The day began with the prosecution detailing a “shredding party” of older documents at the Chelsea Town Office.
Tanya Condon, who spent 18 months as a selectwoman before resigning in December 2010, testified that the idea to shred the documents could well have come from her after the Town Office staff requested the purchase of an additional filing cabinet.
She said she was reluctant to buy another one since the office was already full of them.
“It was a piece of history, but we didn’t need dog complaints from the ’70s and ’80s,” Condon testified.
On Wednesday, Sharon Morang, another former selectwoman, also described the shredding incident of February 2010 in which she said Condon, Morang, Swan and former Town Manager Angela Gordon participated.
“We were going to the Town Office to do shredding of paperwork that was apparently overabundant and unnecessary,” Morang testified. “I was concerned. These were legal documents.”
She said she got advice against doing it from an attorney at the Maine Municipal Association and relayed that to the other selectmen present, but the shredding continued.
“The three shredders they were using were so hot they had to let them cool off,” Morang said, adding that she found five bags of shredded documents when she arrived at the town office 30 to 40 minutes late.
Morang said she was able to prevent the shredding of an original document deeding the Town Office and school property to the town.
Their testimony came in connection with how the town managed its business with Monroe, the Whitefield contractor who held the plowing contracts with the Town of Chelsea from 2008 to 2012.
Swan is accused of seeking a total of $20,000 in kickbacks from Monroe on three dates between January 2010 and February 2011 while she was on the Board of Selectmen. Condon said she was reluctant to give both the plowing and sand supplying contract to the same individual.
“They have a lot to gain by overusing (sand), and that’s a concern,” Condon testified.
She said she had not seen some of the contract provisions that were found in town records authorities seized from Swan’s home.
Morang, too, said she authorized only a one-year extension for Monroe, to run for the 2010-2011 season.
After the prosecution rested its case, Swan’s attorney told the jurors, “You’ve only heard one half of the story.”

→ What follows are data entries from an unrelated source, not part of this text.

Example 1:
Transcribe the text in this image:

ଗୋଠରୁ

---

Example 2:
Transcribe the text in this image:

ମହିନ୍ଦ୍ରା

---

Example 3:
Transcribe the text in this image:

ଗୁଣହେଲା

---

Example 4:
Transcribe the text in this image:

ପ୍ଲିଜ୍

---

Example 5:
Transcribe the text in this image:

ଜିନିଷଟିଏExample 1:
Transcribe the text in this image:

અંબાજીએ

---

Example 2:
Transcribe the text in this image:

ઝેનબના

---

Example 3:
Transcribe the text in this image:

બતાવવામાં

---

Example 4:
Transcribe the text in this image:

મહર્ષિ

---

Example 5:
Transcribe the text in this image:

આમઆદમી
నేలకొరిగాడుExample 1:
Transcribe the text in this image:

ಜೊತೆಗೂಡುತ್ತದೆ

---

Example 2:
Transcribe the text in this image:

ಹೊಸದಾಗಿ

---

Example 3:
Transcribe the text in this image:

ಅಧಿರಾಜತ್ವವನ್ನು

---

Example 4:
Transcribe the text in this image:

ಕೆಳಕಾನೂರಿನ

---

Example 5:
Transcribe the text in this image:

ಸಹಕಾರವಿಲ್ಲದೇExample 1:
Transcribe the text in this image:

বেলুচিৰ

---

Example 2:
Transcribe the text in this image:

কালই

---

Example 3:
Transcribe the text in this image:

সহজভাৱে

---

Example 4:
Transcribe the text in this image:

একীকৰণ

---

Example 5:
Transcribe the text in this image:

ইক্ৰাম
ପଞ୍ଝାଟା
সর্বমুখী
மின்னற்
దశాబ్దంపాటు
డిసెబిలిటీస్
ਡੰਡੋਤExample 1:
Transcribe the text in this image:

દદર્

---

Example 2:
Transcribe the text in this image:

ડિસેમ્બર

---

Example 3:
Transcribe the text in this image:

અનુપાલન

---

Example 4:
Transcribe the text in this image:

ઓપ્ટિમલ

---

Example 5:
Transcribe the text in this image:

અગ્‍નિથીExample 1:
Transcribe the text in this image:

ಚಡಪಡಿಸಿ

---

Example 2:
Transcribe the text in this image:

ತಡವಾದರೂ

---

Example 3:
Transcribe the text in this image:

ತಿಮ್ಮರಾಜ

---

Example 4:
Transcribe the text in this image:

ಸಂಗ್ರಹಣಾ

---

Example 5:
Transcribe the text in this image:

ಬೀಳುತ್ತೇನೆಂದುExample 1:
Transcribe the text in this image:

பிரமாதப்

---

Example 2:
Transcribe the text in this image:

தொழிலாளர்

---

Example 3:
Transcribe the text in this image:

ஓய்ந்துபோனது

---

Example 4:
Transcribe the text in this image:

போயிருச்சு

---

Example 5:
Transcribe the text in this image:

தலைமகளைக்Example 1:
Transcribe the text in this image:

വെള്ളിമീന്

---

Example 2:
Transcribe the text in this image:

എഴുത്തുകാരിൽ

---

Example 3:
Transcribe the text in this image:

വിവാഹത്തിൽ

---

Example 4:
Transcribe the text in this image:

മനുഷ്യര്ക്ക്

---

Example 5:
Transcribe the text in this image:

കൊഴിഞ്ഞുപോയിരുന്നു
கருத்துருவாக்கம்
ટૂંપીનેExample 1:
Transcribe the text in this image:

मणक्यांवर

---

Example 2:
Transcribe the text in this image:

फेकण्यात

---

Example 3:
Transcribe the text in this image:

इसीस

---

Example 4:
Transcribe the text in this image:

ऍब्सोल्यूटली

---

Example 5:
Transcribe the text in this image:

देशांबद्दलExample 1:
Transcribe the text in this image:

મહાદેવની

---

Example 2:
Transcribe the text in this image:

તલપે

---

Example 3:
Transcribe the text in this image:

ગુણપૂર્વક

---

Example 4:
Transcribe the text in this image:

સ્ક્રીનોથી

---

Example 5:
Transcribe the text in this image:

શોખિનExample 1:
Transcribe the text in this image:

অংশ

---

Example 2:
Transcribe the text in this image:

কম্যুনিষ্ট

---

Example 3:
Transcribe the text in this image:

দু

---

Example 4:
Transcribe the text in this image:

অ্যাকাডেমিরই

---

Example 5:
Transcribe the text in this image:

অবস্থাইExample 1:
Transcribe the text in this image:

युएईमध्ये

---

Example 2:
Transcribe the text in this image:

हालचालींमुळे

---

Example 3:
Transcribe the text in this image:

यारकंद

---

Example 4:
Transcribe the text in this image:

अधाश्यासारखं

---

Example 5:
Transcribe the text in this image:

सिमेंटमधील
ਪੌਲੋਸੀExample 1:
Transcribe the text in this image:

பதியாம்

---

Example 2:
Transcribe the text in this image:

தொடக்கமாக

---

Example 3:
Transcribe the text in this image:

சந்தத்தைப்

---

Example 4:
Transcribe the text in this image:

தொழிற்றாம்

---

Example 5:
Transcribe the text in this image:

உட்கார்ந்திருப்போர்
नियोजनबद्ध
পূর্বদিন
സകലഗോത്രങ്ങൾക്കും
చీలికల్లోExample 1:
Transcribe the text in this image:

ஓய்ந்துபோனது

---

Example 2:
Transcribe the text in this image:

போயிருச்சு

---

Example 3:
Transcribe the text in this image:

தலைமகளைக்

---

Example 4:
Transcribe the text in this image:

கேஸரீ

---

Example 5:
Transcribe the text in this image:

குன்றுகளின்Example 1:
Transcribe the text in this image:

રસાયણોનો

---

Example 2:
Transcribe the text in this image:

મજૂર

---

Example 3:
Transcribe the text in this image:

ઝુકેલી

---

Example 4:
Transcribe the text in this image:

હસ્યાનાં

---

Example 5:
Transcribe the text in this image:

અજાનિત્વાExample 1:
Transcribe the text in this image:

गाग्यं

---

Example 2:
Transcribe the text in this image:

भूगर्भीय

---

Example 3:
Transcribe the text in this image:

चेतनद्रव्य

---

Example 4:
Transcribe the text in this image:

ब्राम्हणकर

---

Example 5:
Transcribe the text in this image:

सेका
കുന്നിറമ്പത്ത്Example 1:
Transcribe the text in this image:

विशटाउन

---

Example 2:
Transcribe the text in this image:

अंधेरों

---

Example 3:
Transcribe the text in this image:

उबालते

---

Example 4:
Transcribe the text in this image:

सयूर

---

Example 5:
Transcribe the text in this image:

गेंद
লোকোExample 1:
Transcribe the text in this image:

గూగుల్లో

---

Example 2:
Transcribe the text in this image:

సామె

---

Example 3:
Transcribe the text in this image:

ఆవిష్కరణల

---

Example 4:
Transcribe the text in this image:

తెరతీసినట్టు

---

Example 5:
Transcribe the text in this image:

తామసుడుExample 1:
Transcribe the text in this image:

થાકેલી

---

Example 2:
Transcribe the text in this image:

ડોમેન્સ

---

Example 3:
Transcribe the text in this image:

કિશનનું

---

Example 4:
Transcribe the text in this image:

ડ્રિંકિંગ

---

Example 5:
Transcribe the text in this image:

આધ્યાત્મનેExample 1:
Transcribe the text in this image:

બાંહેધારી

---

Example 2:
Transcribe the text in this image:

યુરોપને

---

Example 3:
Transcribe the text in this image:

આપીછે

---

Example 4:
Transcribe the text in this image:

“When you hear everything ... there will be a reasonable doubt that she intended to extort money from Mr. Monroe to the detriment to the town that she worked for doggedly,” attorney Leonard Sharon said.
Sharon said Swan herself was conducting an investigation of Monroe.
“We will present witnesses who will testify to you that they know and they have spoken to people in the town of Chelsea that this man has a reputation for dishonesty,” Sharon said.